Mr Peter Mugabi, a coffee farmer at Kiryassaaka Village, Kibinge Sub-county, is one of the farmers that have benefitted from this arrangement.

“A seven-tonne-truck of cow dung costs Shs800,000. It is often not possible for me to have the money all the times that I need the cow dung. Therefore I have often been assisted by the society to get it and paid quite conveniently after selling my coffee.”

Mugabi today owns a solar coffee drier that was provided to him by the society on credit.

Many other farmers have the facility which enables them to quickly dry their coffee, always dried to between 12 and 14 percent moisture content.

Ssekaddu and his team of assistants have been teaching the farmers how to use cow dung.

They burry basinful of it in the ground between rows of coffee trees and according to both Mugabi and Ssekaddu the coffee trees will keep well-nourished for a minimum of up to two years unlike in the case of synthetic fertilizers that must be applied at the beginning of every rainy season.

“Moreover coffee grown organically has proven to weigh more that the coffee grown using synthetic fertilizers,” Mugabi testified.

Mugabi who also keeps goats keeps goats’ urine in plastic containers and uses it as manure.

He has also been trained together with the other farmers in the village how to make organic pesticides out of a mixture of some herbs including tobacco leaves, oluwoko neem tree leaves, urine, and orange leaves among many others.

Coffee farmers often complain about stinging tiny black insects often referred to in Luganda as busiisi.
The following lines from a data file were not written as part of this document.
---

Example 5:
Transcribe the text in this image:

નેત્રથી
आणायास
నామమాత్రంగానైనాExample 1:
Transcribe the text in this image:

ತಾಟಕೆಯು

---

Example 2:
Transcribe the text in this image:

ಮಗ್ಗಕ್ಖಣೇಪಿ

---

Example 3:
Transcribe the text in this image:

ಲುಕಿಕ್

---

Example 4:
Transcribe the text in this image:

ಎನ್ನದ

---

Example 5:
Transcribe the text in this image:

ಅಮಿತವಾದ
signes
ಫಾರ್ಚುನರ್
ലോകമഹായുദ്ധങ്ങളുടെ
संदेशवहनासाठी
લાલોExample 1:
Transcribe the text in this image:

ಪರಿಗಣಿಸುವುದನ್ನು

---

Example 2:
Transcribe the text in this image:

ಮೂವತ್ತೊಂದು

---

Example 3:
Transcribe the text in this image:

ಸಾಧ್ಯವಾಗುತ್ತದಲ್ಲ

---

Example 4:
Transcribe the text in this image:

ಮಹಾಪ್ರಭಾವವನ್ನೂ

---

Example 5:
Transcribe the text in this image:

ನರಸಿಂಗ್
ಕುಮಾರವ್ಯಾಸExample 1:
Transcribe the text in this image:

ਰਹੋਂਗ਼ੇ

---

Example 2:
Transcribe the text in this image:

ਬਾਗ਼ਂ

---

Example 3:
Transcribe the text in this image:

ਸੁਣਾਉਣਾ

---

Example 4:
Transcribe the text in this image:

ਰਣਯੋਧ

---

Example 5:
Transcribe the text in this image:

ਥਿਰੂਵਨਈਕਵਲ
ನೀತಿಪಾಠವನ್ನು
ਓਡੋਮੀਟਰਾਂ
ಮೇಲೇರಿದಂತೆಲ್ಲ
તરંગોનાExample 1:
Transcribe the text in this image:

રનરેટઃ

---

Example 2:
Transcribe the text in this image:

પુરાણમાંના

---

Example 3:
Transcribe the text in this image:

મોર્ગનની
The pesticide concoction is said to be preventive.

Livestock 
Another step taken by the society to increase organic manure for the farmers is the introduction of livestock keeping skills to coffee farmers as a way of creating an alternative source of income.

The additional economic activity also makes it easier for them to get livestock excreta, which is good organic fertilizer.  

“We are set to provide our farmers with cattle, goats, and poultry to look after” Ssekaddu disclosed. “We have been giving them livestock keeping skills and teaching them how to use livestock manure to enrich the soil.”

He said the goats and Friesian cows will be loaned to the farmers on the understanding that when they give birth the offspring will be passed on to other farmers.

Ssekaddu explained that the society entered a Fair Trade Agreement with its overseas buyers.

Under the arrangement, the every time the coffee is bought, money is immediately paid to the farmers but after some months the buyers pay back an additional small percentage in form of premium (bonus) to the farmers.

Some of that money is used by the society to do good community work like construction of classroom blocks or provision of clean water sources to some needy communities. 

The society’s impressive administrative block in Misanvu Trading Centre was built using that money.

It is also the money that the society uses to provide livestock and coffee drying equipment like tarpaulins to farmers.  

The society also gives free cloned coffee seedlings to interested farmers.

“We want our farmers to grow only the Robusta coffee varieties that will bear large coffee beans which are preferred for export and so they must plant the right seedling known to produce large beans,” said Ssekaddu.  

Advice 
The farmers are further encouraged to plant cover crops such as mukina which spreads all over the coffee garden and suppresses the emergency of weeds.

The cover crop is known to be nitrogen fixing and is therefore beneficial to the farmer since it improves soil quality resulting in higher coffee yields.